Saved data entries
*****
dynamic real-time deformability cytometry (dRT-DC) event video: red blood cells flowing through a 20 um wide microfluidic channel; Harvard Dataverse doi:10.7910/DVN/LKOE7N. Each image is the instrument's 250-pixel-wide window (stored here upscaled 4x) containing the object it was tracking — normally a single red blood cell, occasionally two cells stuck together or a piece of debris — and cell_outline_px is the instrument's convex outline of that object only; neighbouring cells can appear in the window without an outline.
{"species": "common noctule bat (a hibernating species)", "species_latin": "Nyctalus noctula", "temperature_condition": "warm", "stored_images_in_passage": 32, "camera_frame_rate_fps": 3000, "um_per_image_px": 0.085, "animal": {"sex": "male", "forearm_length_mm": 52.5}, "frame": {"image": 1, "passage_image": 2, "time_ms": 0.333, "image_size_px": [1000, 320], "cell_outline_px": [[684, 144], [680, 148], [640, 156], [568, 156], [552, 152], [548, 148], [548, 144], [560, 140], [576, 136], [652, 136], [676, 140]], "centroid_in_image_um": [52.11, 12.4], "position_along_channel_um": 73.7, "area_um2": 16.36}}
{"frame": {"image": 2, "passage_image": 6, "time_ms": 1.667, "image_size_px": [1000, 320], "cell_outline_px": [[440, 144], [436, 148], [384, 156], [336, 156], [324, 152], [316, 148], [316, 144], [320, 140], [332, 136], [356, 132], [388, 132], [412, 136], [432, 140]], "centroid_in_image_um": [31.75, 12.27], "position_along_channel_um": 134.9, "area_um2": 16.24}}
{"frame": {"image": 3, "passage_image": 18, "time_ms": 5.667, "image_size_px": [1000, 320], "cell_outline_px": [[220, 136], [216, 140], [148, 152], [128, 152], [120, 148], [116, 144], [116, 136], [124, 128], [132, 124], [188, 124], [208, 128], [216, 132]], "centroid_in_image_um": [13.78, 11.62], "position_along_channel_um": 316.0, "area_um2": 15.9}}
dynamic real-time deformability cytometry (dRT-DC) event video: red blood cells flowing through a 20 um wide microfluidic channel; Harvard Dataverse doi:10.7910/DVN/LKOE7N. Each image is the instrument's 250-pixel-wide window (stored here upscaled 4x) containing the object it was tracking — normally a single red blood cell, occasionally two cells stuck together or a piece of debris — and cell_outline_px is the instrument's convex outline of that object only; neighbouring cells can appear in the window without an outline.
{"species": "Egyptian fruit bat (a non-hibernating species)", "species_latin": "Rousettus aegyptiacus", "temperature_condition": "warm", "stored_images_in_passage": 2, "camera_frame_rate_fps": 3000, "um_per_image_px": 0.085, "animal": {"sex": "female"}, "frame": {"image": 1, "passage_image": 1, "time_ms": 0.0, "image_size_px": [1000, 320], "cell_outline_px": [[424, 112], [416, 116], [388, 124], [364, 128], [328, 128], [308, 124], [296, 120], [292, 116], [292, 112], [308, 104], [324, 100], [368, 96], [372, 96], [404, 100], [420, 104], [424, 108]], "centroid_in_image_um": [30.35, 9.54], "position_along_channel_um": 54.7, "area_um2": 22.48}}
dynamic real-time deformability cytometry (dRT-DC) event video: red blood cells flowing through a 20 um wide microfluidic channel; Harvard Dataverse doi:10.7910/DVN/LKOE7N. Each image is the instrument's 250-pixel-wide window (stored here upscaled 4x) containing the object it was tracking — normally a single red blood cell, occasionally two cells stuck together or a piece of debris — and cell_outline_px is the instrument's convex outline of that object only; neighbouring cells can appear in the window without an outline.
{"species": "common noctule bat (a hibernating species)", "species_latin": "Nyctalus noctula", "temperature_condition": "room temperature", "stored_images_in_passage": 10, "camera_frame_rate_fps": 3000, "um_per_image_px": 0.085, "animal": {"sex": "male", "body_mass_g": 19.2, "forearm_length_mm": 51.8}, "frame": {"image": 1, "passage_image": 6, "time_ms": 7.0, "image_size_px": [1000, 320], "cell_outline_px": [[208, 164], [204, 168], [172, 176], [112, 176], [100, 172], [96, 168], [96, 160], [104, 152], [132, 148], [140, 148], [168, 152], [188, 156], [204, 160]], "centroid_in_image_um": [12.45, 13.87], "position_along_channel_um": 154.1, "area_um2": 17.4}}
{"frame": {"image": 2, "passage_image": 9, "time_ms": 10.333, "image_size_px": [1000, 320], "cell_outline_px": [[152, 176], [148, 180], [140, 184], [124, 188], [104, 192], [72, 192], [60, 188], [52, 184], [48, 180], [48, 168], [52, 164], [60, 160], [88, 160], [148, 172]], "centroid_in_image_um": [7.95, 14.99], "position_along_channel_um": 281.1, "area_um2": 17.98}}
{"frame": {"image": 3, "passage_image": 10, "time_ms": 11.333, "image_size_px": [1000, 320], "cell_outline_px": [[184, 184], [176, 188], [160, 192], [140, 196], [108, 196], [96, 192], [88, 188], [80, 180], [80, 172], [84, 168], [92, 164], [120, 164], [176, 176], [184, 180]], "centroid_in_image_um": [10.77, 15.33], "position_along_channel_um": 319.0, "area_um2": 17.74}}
*****
**Work to do**
Repeat all the entries exactly as given.

**Written solution**
dynamic real-time deformability cytometry (dRT-DC) event video: red blood cells flowing through a 20 um wide microfluidic channel; Harvard Dataverse doi:10.7910/DVN/LKOE7N. Each image is the instrument's 250-pixel-wide window (stored here upscaled 4x) containing the object it was tracking — normally a single red blood cell, occasionally two cells stuck together or a piece of debris — and cell_outline_px is the instrument's convex outline of that object only; neighbouring cells can appear in the window without an outline.
{"species": "common noctule bat (a hibernating species)", "species_latin": "Nyctalus noctula", "temperature_condition": "warm", "stored_images_in_passage": 32, "camera_frame_rate_fps": 3000, "um_per_image_px": 0.085, "animal": {"sex": "male", "forearm_length_mm": 52.5}, "frame": {"image": 1, "passage_image": 2, "time_ms": 0.333, "image_size_px": [1000, 320], "cell_outline_px": [[684, 144], [680, 148], [640, 156], [568, 156], [552, 152], [548, 148], [548, 144], [560, 140], [576, 136], [652, 136], [676, 140]], "centroid_in_image_um": [52.11, 12.4], "position_along_channel_um": 73.7, "area_um2": 16.36}}
{"frame": {"image": 2, "passage_image": 6, "time_ms": 1.667, "image_size_px": [1000, 320], "cell_outline_px": [[440, 144], [436, 148], [384, 156], [336, 156], [324, 152], [316, 148], [316, 144], [320, 140], [332, 136], [356, 132], [388, 132], [412, 136], [432, 140]], "centroid_in_image_um": [31.75, 12.27], "position_along_channel_um": 134.9, "area_um2": 16.24}}
{"frame": {"image": 3, "passage_image": 18, "time_ms": 5.667, "image_size_px": [1000, 320], "cell_outline_px": [[220, 136], [216, 140], [148, 152], [128, 152], [120, 148], [116, 144], [116, 136], [124, 128], [132, 124], [188, 124], [208, 128], [216, 132]], "centroid_in_image_um": [13.78, 11.62], "position_along_channel_um": 316.0, "area_um2": 15.9}}
dynamic real-time deformability cytometry (dRT-DC) event video: red blood cells flowing through a 20 um wide microfluidic channel; Harvard Dataverse doi:10.7910/DVN/LKOE7N. Each image is the instrument's 250-pixel-wide window (stored here upscaled 4x) containing the object it was tracking — normally a single red blood cell, occasionally two cells stuck together or a piece of debris — and cell_outline_px is the instrument's convex outline of that object only; neighbouring cells can appear in the window without an outline.
{"species": "Egyptian fruit bat (a non-hibernating species)", "species_latin": "Rousettus aegyptiacus", "temperature_condition": "warm", "stored_images_in_passage": 2, "camera_frame_rate_fps": 3000, "um_per_image_px": 0.085, "animal": {"sex": "female"}, "frame": {"image": 1, "passage_image": 1, "time_ms": 0.0, "image_size_px": [1000, 320], "cell_outline_px": [[424, 112], [416, 116], [388, 124], [364, 128], [328, 128], [308, 124], [296, 120], [292, 116], [292, 112], [308, 104], [324, 100], [368, 96], [372, 96], [404, 100], [420, 104], [424, 108]], "centroid_in_image_um": [30.35, 9.54], "position_along_channel_um": 54.7, "area_um2": 22.48}}
dynamic real-time deformability cytometry (dRT-DC) event video: red blood cells flowing through a 20 um wide microfluidic channel; Harvard Dataverse doi:10.7910/DVN/LKOE7N. Each image is the instrument's 250-pixel-wide window (stored here upscaled 4x) containing the object it was tracking — normally a single red blood cell, occasionally two cells stuck together or a piece of debris — and cell_outline_px is the instrument's convex outline of that object only; neighbouring cells can appear in the window without an outline.
{"species": "common noctule bat (a hibernating species)", "species_latin": "Nyctalus noctula", "temperature_condition": "room temperature", "stored_images_in_passage": 10, "camera_frame_rate_fps": 3000, "um_per_image_px": 0.085, "animal": {"sex": "male", "body_mass_g": 19.2, "forearm_length_mm": 51.8}, "frame": {"image": 1, "passage_image": 6, "time_ms": 7.0, "image_size_px": [1000, 320], "cell_outline_px": [[208, 164], [204, 168], [172, 176], [112, 176], [100, 172], [96, 168], [96, 160], [104, 152], [132, 148], [140, 148], [168, 152], [188, 156], [204, 160]], "centroid_in_image_um": [12.45, 13.87], "position_along_channel_um": 154.1, "area_um2": 17.4}}
{"frame": {"image": 2, "passage_image": 9, "time_ms": 10.333, "image_size_px": [1000, 320], "cell_outline_px": [[152, 176], [148, 180], [140, 184], [124, 188], [104, 192], [72, 192], [60, 188], [52, 184], [48, 180], [48, 168], [52, 164], [60, 160], [88, 160], [148, 172]], "centroid_in_image_um": [7.95, 14.99], "position_along_channel_um": 281.1, "area_um2": 17.98}}
{"frame": {"image": 3, "passage_image": 10, "time_ms": 11.333, "image_size_px": [1000, 320], "cell_outline_px": [[184, 184], [176, 188], [160, 192], [140, 196], [108, 196], [96, 192], [88, 188], [80, 180], [80, 172], [84, 168], [92, 164], [120, 164], [176, 176], [184, 180]], "centroid_in_image_um": [10.77, 15.33], "position_along_channel_um": 319.0, "area_um2": 17.74}}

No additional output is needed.